> **Exercise goal**
Put the lines of the data below into a JSON list of strings, one string per line, with blank lines omitted. Begin at the line that contains "name author: (Mett. ex Kuhn) Moguel" and stop after the line that contains "genus: Iris".

%%

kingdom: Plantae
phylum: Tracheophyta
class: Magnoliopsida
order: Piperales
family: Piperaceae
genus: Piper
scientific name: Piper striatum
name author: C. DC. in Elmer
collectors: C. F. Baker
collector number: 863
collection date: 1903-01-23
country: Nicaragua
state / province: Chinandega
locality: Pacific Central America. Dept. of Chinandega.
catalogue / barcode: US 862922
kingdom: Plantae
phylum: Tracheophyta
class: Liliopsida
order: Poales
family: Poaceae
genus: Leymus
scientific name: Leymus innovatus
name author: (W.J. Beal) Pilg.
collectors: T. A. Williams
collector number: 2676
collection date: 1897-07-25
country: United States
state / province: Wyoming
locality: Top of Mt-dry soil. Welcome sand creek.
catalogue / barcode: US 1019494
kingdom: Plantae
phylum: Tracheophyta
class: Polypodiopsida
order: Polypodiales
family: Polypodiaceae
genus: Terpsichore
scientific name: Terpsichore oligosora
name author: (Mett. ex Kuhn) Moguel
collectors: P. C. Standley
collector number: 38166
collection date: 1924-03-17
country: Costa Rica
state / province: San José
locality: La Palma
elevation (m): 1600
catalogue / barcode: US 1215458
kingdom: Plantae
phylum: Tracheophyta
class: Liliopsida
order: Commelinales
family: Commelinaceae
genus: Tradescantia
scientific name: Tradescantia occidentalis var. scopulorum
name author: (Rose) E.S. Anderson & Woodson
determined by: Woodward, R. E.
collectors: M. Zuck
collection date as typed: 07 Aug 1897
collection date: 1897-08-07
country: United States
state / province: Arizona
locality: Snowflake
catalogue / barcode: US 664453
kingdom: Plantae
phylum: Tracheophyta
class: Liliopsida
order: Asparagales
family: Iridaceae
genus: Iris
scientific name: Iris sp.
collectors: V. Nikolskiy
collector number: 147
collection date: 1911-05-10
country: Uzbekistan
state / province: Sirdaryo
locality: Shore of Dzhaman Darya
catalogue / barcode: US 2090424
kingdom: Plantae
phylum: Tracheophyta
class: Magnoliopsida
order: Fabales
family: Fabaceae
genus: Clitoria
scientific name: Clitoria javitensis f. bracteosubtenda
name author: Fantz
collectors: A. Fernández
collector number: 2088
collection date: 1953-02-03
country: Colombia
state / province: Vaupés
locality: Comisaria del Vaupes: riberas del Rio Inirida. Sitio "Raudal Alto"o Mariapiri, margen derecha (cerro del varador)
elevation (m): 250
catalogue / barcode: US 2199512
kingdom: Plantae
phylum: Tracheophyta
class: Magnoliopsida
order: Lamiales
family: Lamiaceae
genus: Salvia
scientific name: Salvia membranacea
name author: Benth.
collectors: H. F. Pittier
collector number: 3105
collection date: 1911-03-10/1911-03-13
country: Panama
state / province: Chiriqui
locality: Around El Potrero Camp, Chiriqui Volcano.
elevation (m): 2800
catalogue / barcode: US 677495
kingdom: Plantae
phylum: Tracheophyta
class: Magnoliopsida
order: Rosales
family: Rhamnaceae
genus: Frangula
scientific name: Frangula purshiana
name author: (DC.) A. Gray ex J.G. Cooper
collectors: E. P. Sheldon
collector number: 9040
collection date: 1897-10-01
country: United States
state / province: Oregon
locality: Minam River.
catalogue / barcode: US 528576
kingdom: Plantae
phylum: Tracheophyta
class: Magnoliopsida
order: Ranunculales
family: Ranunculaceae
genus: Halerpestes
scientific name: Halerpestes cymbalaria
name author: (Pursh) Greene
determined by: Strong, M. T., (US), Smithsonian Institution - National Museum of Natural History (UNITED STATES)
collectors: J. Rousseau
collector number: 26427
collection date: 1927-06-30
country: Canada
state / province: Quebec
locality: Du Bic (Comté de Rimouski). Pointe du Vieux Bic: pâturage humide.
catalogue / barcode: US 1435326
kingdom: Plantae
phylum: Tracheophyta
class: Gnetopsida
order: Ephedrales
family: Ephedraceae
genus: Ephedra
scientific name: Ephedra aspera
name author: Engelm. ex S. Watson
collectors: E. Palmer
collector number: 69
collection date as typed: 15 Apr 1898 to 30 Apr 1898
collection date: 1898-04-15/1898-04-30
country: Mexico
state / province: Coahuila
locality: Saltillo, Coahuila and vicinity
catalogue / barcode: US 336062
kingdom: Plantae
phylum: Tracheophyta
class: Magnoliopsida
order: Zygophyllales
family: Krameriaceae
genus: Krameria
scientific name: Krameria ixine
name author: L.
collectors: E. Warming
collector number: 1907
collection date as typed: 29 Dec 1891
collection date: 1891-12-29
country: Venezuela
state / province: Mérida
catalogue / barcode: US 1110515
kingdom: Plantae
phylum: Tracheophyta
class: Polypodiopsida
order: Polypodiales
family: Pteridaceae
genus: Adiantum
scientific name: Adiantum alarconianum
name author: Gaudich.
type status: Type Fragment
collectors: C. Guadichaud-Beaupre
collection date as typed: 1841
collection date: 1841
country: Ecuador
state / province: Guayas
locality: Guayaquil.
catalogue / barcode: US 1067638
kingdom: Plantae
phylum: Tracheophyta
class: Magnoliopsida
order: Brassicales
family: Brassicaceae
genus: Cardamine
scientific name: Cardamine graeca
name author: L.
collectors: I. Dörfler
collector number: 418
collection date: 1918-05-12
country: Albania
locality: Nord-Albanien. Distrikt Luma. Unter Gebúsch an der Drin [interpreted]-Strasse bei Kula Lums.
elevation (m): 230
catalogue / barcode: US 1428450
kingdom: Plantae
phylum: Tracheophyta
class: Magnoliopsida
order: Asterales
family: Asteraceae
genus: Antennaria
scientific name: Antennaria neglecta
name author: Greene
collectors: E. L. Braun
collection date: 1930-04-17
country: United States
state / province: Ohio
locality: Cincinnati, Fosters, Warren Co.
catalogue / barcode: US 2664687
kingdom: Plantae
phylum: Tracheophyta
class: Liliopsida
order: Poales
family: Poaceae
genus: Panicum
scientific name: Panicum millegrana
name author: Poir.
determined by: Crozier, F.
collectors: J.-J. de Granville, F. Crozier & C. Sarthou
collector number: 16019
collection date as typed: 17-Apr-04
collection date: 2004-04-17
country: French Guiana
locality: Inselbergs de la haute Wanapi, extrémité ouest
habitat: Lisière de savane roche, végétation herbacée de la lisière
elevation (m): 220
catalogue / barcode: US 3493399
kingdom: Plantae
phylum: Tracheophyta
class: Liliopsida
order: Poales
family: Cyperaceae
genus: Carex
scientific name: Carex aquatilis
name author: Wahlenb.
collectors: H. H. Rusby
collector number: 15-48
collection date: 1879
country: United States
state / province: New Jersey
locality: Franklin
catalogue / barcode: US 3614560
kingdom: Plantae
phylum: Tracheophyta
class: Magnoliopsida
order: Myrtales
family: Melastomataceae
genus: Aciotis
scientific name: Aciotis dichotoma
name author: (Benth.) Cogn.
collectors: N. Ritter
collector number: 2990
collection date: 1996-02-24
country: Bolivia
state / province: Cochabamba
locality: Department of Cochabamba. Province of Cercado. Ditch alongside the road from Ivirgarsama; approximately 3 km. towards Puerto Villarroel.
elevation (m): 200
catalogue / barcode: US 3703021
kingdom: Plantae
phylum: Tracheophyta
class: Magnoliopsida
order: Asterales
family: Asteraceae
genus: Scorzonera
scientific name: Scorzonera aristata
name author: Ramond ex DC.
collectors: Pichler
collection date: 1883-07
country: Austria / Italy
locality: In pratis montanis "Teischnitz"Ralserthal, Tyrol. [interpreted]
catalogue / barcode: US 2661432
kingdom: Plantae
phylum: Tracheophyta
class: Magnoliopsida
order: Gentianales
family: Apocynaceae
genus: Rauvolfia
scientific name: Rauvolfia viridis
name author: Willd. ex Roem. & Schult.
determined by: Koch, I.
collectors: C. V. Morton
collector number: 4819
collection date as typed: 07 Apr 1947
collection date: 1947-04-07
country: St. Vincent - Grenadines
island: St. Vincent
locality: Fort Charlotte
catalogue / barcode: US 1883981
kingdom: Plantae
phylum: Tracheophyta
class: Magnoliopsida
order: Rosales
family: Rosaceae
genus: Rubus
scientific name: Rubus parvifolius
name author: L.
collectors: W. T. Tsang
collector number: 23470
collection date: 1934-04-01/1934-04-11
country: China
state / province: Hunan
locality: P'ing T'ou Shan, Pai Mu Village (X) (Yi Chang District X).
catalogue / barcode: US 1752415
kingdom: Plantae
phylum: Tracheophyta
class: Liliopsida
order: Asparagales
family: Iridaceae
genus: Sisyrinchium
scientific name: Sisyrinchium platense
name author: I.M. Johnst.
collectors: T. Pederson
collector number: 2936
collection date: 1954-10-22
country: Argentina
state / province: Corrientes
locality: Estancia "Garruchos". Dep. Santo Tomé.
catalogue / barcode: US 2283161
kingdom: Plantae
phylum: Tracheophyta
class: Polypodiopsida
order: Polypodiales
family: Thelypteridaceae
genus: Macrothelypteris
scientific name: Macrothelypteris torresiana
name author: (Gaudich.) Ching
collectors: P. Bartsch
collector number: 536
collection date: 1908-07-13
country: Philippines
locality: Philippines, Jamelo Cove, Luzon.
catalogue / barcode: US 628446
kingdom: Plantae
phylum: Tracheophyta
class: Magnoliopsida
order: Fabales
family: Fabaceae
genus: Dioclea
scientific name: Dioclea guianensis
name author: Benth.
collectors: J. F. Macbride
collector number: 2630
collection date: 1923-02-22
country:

%%

> **Exercise result**
[
  "name author: (Mett. ex Kuhn) Moguel",
  "collectors: P. C. Standley",
  "collector number: 38166",
  "collection date: 1924-03-17",
  "country: Costa Rica",
  "state / province: San José",
  "locality: La Palma",
  "elevation (m): 1600",
  "catalogue / barcode: US 1215458",
  "kingdom: Plantae",
  "phylum: Tracheophyta",
  "class: Liliopsida",
  "order: Commelinales",
  "family: Commelinaceae",
  "genus: Tradescantia",
  "scientific name: Tradescantia occidentalis var. scopulorum",
  "name author: (Rose) E.S. Anderson & Woodson",
  "determined by: Woodward, R. E.",
  "collectors: M. Zuck",
  "collection date as typed: 07 Aug 1897",
  "collection date: 1897-08-07",
  "country: United States",
  "state / province: Arizona",
  "locality: Snowflake",
  "catalogue / barcode: US 664453",
  "kingdom: Plantae",
  "phylum: Tracheophyta",
  "class: Liliopsida",
  "order: Asparagales",
  "family: Iridaceae",
  "genus: Iris"
]